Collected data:
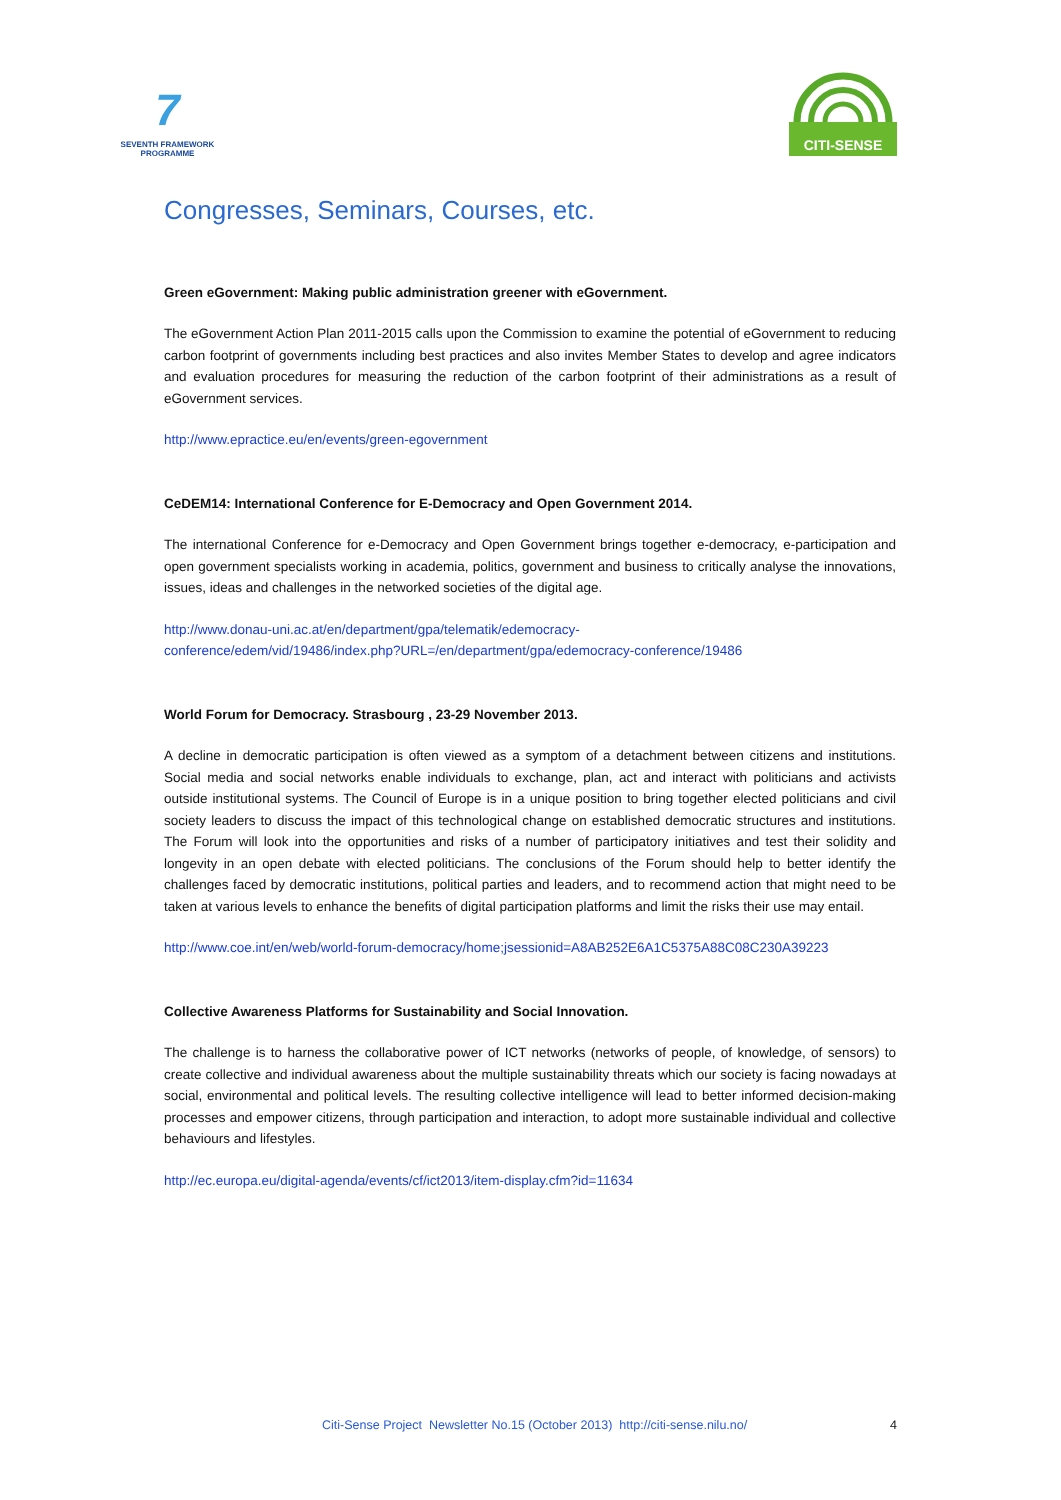7
SEVENTH FRAMEWORK
PROGRAMME
CITI-SENSE
Congresses, Seminars, Courses, etc.
Green eGovernment: Making public administration greener with eGovernment.
The eGovernment Action Plan 2011-2015 calls upon the Commission to examine the potential of eGovernment to reducing carbon footprint of governments including best practices and also invites Member States to develop and agree indicators and evaluation procedures for measuring the reduction of the carbon footprint of their administrations as a result of eGovernment services.
http://www.epractice.eu/en/events/green-egovernment
CeDEM14: International Conference for E-Democracy and Open Government 2014.
The international Conference for e-Democracy and Open Government brings together e-democracy, e-participation and open government specialists working in academia, politics, government and business to critically analyse the innovations, issues, ideas and challenges in the networked societies of the digital age.
http://www.donau-uni.ac.at/en/department/gpa/telematik/edemocracy-
conference/edem/vid/19486/index.php?URL=/en/department/gpa/edemocracy-conference/19486
World Forum for Democracy. Strasbourg , 23-29 November 2013.
A decline in democratic participation is often viewed as a symptom of a detachment between citizens and institutions. Social media and social networks enable individuals to exchange, plan, act and interact with politicians and activists outside institutional systems. The Council of Europe is in a unique position to bring together elected politicians and civil society leaders to discuss the impact of this technological change on established democratic structures and institutions. The Forum will look into the opportunities and risks of a number of participatory initiatives and test their solidity and longevity in an open debate with elected politicians. The conclusions of the Forum should help to better identify the challenges faced by democratic institutions, political parties and leaders, and to recommend action that might need to be taken at various levels to enhance the benefits of digital participation platforms and limit the risks their use may entail.
http://www.coe.int/en/web/world-forum-democracy/home;jsessionid=A8AB252E6A1C5375A88C08C230A39223
Collective Awareness Platforms for Sustainability and Social Innovation.
The challenge is to harness the collaborative power of ICT networks (networks of people, of knowledge, of sensors) to create collective and individual awareness about the multiple sustainability threats which our society is facing nowadays at social, environmental and political levels. The resulting collective intelligence will lead to better informed decision-making processes and empower citizens, through participation and interaction, to adopt more sustainable individual and collective behaviours and lifestyles.
http://ec.europa.eu/digital-agenda/events/cf/ict2013/item-display.cfm?id=11634
Citi-Sense Project Newsletter No.15 (October 2013) http://citi-sense.nilu.no/ 4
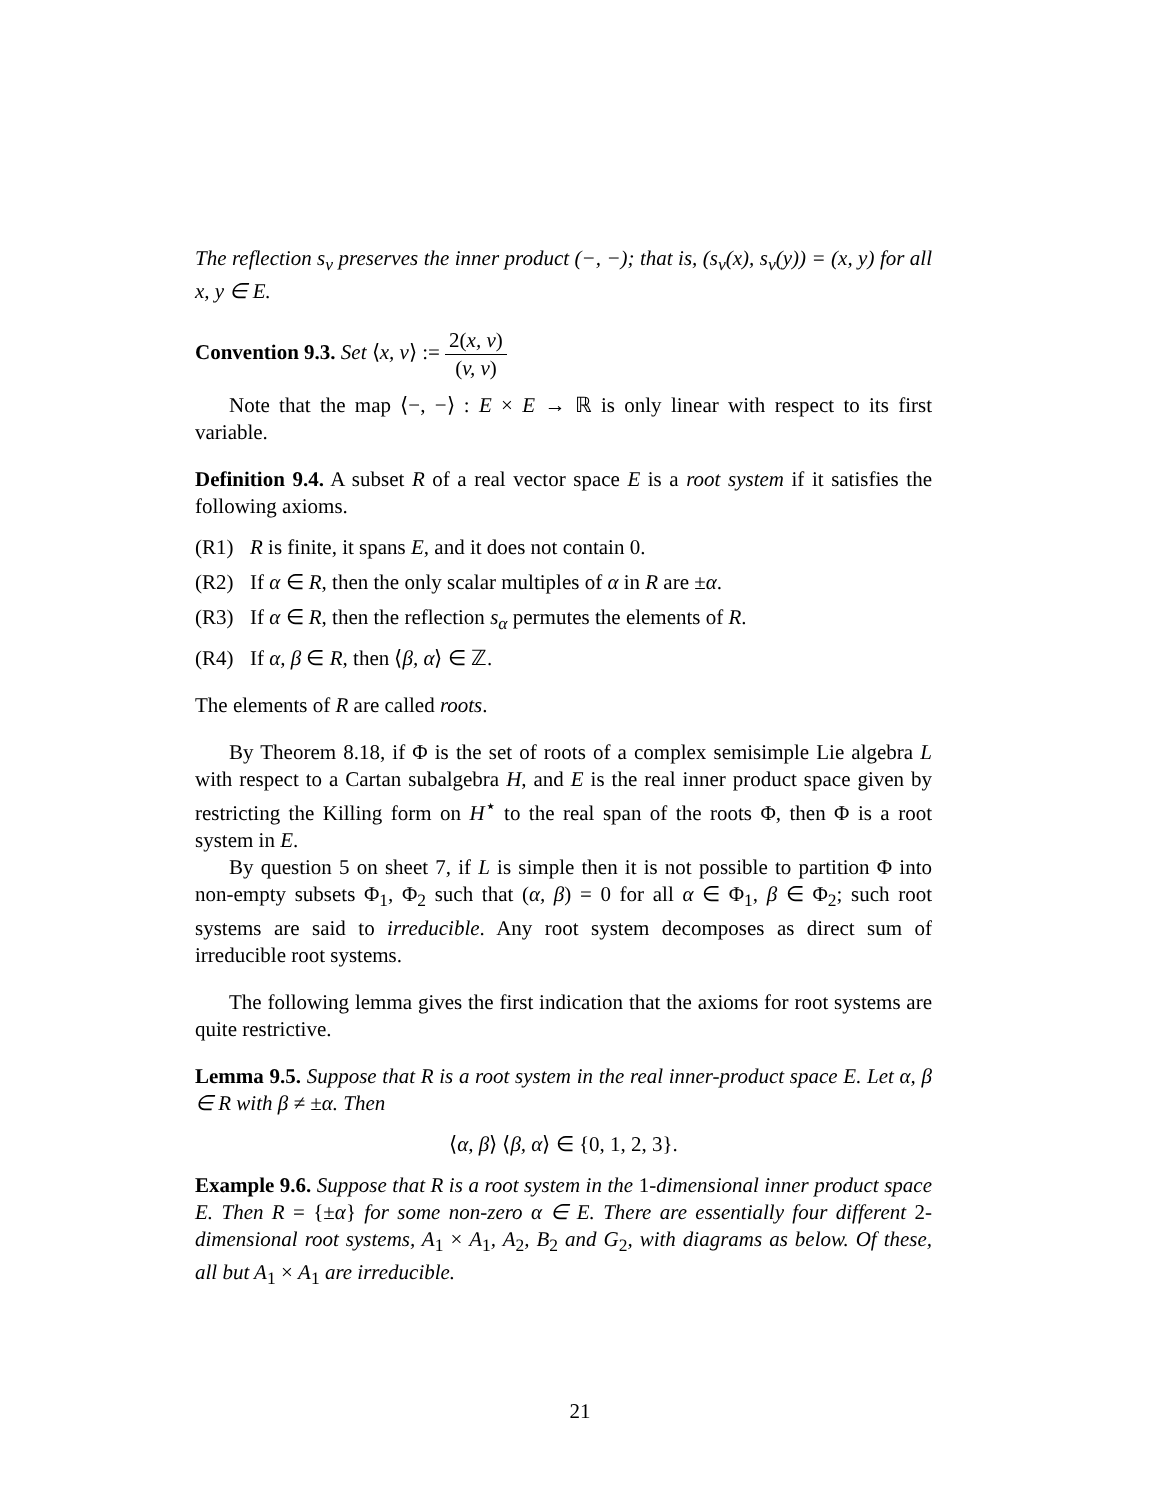The reflection s<sub>v</sub> preserves the inner product (−, −); that is, (s<sub>v</sub>(x), s<sub>v</sub>(y)) = (x, y) for all x, y ∈ E.
Convention 9.3. Set ⟨x, v⟩ := 2(x, v) (v, v)
Note that the map ⟨−, −⟩ : E × E → ℝ is only linear with respect to its first variable.
Definition 9.4. A subset R of a real vector space E is a root system if it satisfies the following axioms.
(R1) R is finite, it spans E, and it does not contain 0.
(R2) If α ∈ R, then the only scalar multiples of α in R are ±α.
(R3) If α ∈ R, then the reflection s<sub>α</sub> permutes the elements of R.
(R4) If α, β ∈ R, then ⟨β, α⟩ ∈ ℤ.
The elements of R are called roots.
By Theorem 8.18, if Φ is the set of roots of a complex semisimple Lie algebra L with respect to a Cartan subalgebra H, and E is the real inner product space given by restricting the Killing form on H<sup>⋆</sup> to the real span of the roots Φ, then Φ is a root system in E.
By question 5 on sheet 7, if L is simple then it is not possible to partition Φ into non-empty subsets Φ<sub>1</sub>, Φ<sub>2</sub> such that (α, β) = 0 for all α ∈ Φ<sub>1</sub>, β ∈ Φ<sub>2</sub>; such root systems are said to irreducible. Any root system decomposes as direct sum of irreducible root systems.
The following lemma gives the first indication that the axioms for root systems are quite restrictive.
Lemma 9.5. Suppose that R is a root system in the real inner-product space E. Let α, β ∈ R with β ≠ ±α. Then
⟨α, β⟩ ⟨β, α⟩ ∈ {0, 1, 2, 3}.
Example 9.6. Suppose that R is a root system in the 1-dimensional inner product space E. Then R = {±α} for some non-zero α ∈ E. There are essentially four different 2-dimensional root systems, A<sub>1</sub> × A<sub>1</sub>, A<sub>2</sub>, B<sub>2</sub> and G<sub>2</sub>, with diagrams as below. Of these, all but A<sub>1</sub> × A<sub>1</sub> are irreducible.
21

*ACTIVITY*: Among the entries above, how many lines contain the string "department"? Only the number should be given.

*SOLUTION TO THE PROBLEM*: 2